- Genre: Sitcom
- Created by: Mark Farrell; Paul Mather; Kevin White;
- Starring: Fred Ewanuick; Mary Ashton; Paul Bates; Benjamin Ayres; Laurie Murdoch; David Ferry; Suzanne Coy; Agam Darshi;
- Country of origin: Canada
- No. of seasons: 2
- No. of episodes: 26

Production
- Executive producers: Mark Farrell; Paul Mather; Kevin White;
- Producer: Susan Murdoch
- Production locations: Kitchener, Ontario; Waterloo, Ontario; Hamilton, Ontario;
- Running time: 31 minutes

Original release
- Network: CTV; The Comedy Network;
- Release: March 1, 2010 – August 28, 2011

= Dan for Mayor =

Dan for Mayor is a Canadian television sitcom starring Fred Ewanuick that debuted on March 1, 2010 on CTV and The Comedy Network. It premiered the same night as Hiccups, a show created by Corner Gas star Brent Butt that also features fellow Corner Gas alumna Nancy Robertson. On June 7, 2010, both Dan for Mayor and Hiccups were renewed for a second season. The second season premiered on June 5, 2011. Neither show was renewed for a third season.

== Premise ==
The series stars Ewanuick as Dan Phillips, a slacker in his early 30s, who finds himself running for mayor of Wessex, a fictional city in Ontario, in the 2010 municipal elections, after a chance comment to his ex-girlfriend. When his opponent, incumbent mayor Bud, is hit by a bus and killed, Dan becomes the only mayoral candidate whereupon he reopens the candidacy for a fair race. In the show's second season, Dan takes office as the city's new mayor, finding himself woefully unprepared for the job.

The cast also included Mary Ashton, Paul Bates, Benjamin Ayres, Laurie Murdoch, David Ferry, Suzanne Coy, Agam Darshi, and Lara Jean Chorostecki.

The show also featured several cameo appearances by real-life mayors of Ontario cities, including Carl Zehr, Brenda Halloran, and David Miller.

== Filming locations ==
The series' location shooting took place in Kitchener, Waterloo, Ontario, and Hamilton, Ontario; recognizable locations include Kitchener City Hall (as Wessex City Hall) and the Huether Hotel (as Fern's Grill, Dan's workplace).

==Episodes==
===Season 1 (2010)===

| No. | Title | Directed by | Written by | Original release date | Prod. code |
| 1 | "The Blind Spot" | Ron Murphy | Mark Farrell, Paul Mather & Kevin White | March 1, 2010 | 101 |
After hearing that his ex-girlfriend is now engaged to another man, Dan tries to impress her by saying that he's running for mayor. Stuck with his lie, he now has to start a campaign. Unfortunately, he's new to the politics business, and has a lot to learn.

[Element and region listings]

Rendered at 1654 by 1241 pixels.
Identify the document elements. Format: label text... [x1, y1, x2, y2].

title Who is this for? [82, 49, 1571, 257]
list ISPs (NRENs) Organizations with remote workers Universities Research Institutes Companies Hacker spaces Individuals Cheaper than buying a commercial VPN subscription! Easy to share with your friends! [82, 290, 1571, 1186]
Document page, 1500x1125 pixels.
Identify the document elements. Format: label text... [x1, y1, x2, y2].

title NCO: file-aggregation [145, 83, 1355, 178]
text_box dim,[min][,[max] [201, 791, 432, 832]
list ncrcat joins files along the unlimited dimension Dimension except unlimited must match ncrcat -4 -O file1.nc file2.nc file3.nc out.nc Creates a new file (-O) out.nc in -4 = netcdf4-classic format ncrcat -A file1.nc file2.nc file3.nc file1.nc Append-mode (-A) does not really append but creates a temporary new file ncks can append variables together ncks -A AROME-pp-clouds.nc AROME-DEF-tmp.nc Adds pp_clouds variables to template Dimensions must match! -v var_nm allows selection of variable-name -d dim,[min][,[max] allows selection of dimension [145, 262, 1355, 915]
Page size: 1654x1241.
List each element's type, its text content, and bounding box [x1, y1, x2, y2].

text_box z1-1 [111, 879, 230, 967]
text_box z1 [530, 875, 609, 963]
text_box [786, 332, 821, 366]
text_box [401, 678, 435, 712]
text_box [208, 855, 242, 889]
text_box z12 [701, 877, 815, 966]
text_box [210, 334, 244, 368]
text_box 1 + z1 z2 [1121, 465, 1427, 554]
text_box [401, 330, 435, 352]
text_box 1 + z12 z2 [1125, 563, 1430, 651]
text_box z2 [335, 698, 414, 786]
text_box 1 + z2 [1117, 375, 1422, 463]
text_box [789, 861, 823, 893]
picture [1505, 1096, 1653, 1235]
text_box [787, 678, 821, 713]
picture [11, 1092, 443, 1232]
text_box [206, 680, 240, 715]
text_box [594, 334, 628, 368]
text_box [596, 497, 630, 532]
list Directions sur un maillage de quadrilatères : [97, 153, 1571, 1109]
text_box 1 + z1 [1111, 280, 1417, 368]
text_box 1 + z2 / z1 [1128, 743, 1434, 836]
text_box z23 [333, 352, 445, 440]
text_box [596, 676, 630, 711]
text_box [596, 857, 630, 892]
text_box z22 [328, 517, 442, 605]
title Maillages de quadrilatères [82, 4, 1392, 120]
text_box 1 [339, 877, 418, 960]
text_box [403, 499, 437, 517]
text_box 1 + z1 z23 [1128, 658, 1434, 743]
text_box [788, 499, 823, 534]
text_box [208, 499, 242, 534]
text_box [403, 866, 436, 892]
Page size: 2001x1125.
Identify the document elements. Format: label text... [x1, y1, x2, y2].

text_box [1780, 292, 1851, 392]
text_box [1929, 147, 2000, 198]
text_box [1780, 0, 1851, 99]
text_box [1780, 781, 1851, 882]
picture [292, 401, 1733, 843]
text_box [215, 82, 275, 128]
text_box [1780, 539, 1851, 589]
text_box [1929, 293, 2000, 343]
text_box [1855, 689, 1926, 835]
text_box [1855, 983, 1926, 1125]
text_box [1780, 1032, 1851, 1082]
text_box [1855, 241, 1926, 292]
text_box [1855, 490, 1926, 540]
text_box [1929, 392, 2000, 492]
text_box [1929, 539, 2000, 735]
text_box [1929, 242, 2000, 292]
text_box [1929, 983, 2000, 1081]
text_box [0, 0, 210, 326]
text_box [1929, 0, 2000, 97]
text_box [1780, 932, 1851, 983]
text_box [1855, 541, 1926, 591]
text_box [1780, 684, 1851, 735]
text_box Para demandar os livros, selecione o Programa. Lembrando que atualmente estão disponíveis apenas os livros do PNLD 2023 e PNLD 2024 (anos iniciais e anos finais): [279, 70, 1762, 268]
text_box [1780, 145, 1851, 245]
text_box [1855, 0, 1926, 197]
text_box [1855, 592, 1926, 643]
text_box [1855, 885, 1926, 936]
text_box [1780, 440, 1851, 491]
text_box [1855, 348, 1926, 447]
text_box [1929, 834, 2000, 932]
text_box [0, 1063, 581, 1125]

- REQUIRED TASKS:
1) In the Dan for Mayor article, set down everything from "The cast also" down to "Grill, Dan's workplace).".
2) Supply the next part of the Dan for Mayor article, picking up right after its final sentence.

- PER-TASK OUTPUTS:
1)
The cast also included Mary Ashton, Paul Bates, Benjamin Ayres, Laurie Murdoch, David Ferry, Suzanne Coy, Agam Darshi, and Lara Jean Chorostecki.

The show also featured several cameo appearances by real-life mayors of Ontario cities, including Carl Zehr, Brenda Halloran, and David Miller.

== Filming locations ==
The series' location shooting took place in Kitchener, Waterloo, Ontario, and Hamilton, Ontario; recognizable locations include Kitchener City Hall (as Wessex City Hall) and the Huether Hotel (as Fern's Grill, Dan's workplace).

2)
| 2 | "Enter Wheel-O" | Brian Roberts | Mark Farrell, Paul Mather & Kevin White | March 8, 2010 | 102 |
Dan begins his campaign for mayor, but soon discovers that his friends have reservations about his political aspirations. Cameo appearance: Carl Zehr (Mayor of the City of Kitchener)
| 3 | "Once More With Feline" | Brian Roberts | Mark Farrell, Paul Mather & Kevin White | March 15, 2010 | 103 |
Claire considers getting involved with Dan, or at least with his campaign, but only if he comes clean about an accident he had with a cat. Cameo appearance: Brenda Halloran (Mayor of the City of Waterloo)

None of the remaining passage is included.